Dengan hadirnya Krematorium Hati Gemilang Memorial Park, warga Tionghoa tidak perlu lagi menempuh perjalanan jauh untuk melaksanakan ritual keagamaan tersebut. Tidak hanya menyediakan fasilitas kremasi, lahan seluas lebih dari 6 hektare tersebut juga akan dialokasikan untuk area pemakaman, yang akan ditata secara rapi dan modern.
Simbol Toleransi dan Keberagaman

Dalam sambutannya, Bupati H. Herman menyampaikan apresiasi dan dukungan penuh dari Pemerintah Kabupaten terhadap pembangunan fasilitas ini. Ia menekankan bahwa pembangunan krematorium ini bukan hanya tentang membangun infrastruktur, tetapi merupakan wujud nyata dari semangat toleransi antarumat beragama di Kabupaten Inhil.

"Pembangunan Gedung Krematorium Hati Gemilang Memorial Park Tembilahan yang kita mulai hari ini bukan hanya sekadar membangun sebuah fasilitas. Lebih dari itu, ini adalah simbol nyata toleransi beragama di Kabupaten Inhil. Kita hidup di daerah yang masyarakatnya majemuk, dengan berbagai agama, suku, dan budaya,” ujar Bupati.

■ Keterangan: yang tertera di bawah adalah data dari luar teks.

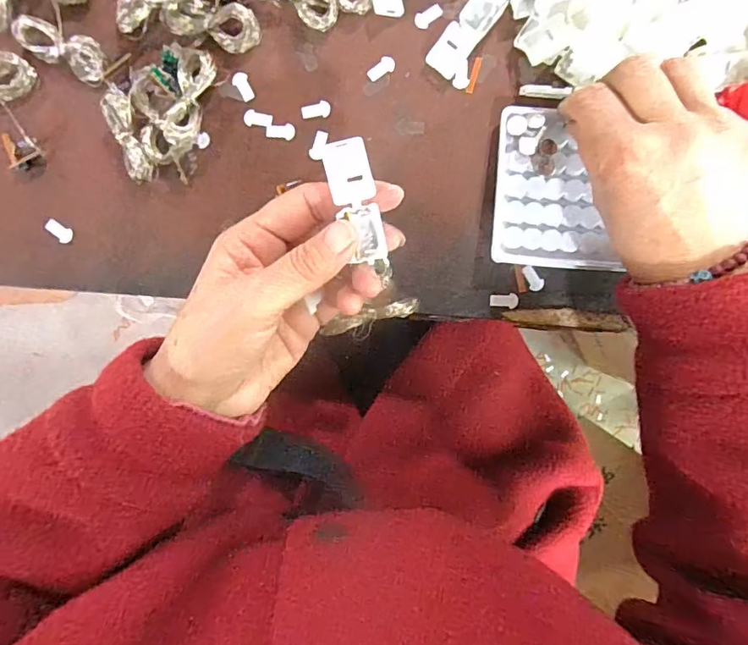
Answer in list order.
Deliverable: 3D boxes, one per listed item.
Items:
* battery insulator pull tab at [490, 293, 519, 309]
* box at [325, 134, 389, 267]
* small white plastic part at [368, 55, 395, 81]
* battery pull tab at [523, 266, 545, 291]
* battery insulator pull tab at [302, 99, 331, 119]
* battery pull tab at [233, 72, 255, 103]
[{"bbox_3d":[0.084,-0.014,0.316,0.018,0.004,0.009,2,95,0],"label":"battery insulator pull tab"},{"bbox_3d":[-0.009,-0.057,0.232,0.019,0.013,0.054,-11,105,2],"label":"box"},{"bbox_3d":[0.005,-0.158,0.308,0.019,0.004,0.009,-40,94,5],"label":"small white plastic part"},{"bbox_3d":[0.102,-0.028,0.315,0.009,0.004,0.017,-33,95,4],"label":"battery pull tab"},{"bbox_3d":[-0.037,-0.134,0.310,0.018,0.004,0.010,-3,96,1],"label":"battery insulator pull tab"},{"bbox_3d":[-0.082,-0.148,0.310,0.010,0.004,0.018,-33,95,4],"label":"battery pull tab"}]

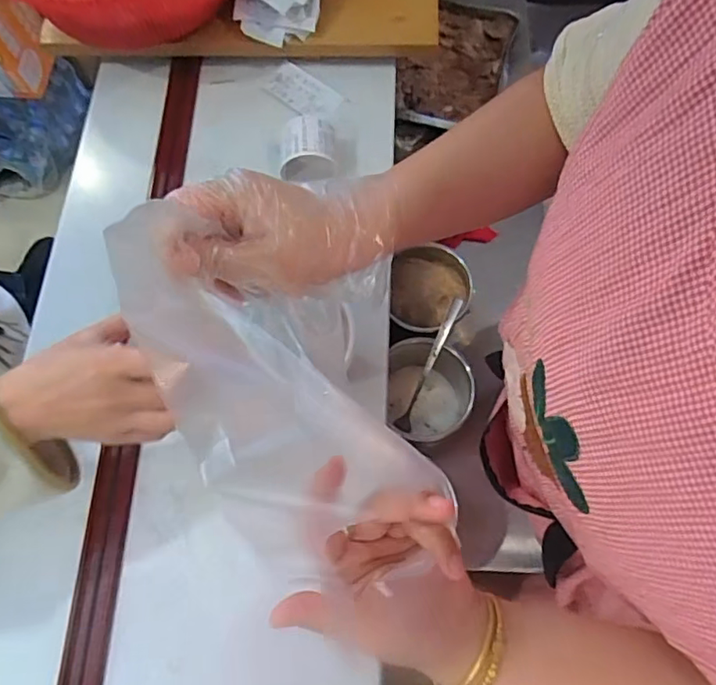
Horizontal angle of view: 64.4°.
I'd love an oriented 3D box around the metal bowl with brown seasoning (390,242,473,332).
[{"bbox_3d":[0.088,-0.058,0.686,0.096,0.050,0.105,2,70,2],"label":"metal bowl with brown seasoning"}]

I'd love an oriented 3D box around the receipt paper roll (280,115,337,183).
[{"bbox_3d":[-0.059,-0.227,0.672,0.062,0.062,0.053,-4,70,0],"label":"receipt paper roll"}]

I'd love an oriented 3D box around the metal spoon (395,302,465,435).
[{"bbox_3d":[0.082,0.029,0.658,0.017,0.025,0.170,25,109,10],"label":"metal spoon"}]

Menurut Bupati Herman, pembangunan ini juga mencerminkan nilai gotong royong dan kepedulian sosial lintas komunitas yang telah lama menjadi ciri khas masyarakat Inhil.
Peresmian Ditandai dengan Pemancangan Tiang dan Pelepasan Balon
Setelah sambutan, acara dilanjutkan dengan pemancangan tiang pertama secara simbolis. Bupati H. Herman bersama Ketua Yayasan Sosial Hati Gemilang, unsur Forkopimda, dan tokoh agama secara bersama-sama menekan tombol sirine sebagai tanda resmi dimulainya pembangunan.

Sebagai bentuk harapan dan doa agar pembangunan berjalan lancar, dilakukan juga pelepasan balon ke udara. Kegiatan ini mencerminkan optimisme dan semangat kebersamaan seluruh pihak yang terlibat dalam proyek pembangunan krematorium tersebut.

Acara ditutup dengan sesi foto bersama antara Bupati, para tokoh masyarakat, panitia pembangunan, dan seluruh tamu undangan yang hadir.
Komitmen untuk Layanan Pemakaman yang Manusiawi dan Modern

Pembangunan Krematorium Hati Gemilang Memorial Park ini diharapkan dapat memberikan pelayanan yang bermartabat, modern, dan terjangkau bagi warga Tionghoa di Inhil. Fasilitas ini akan dilengkapi dengan ruang kremasi, aula persemayaman, serta area pemakaman yang dikelola secara profesional.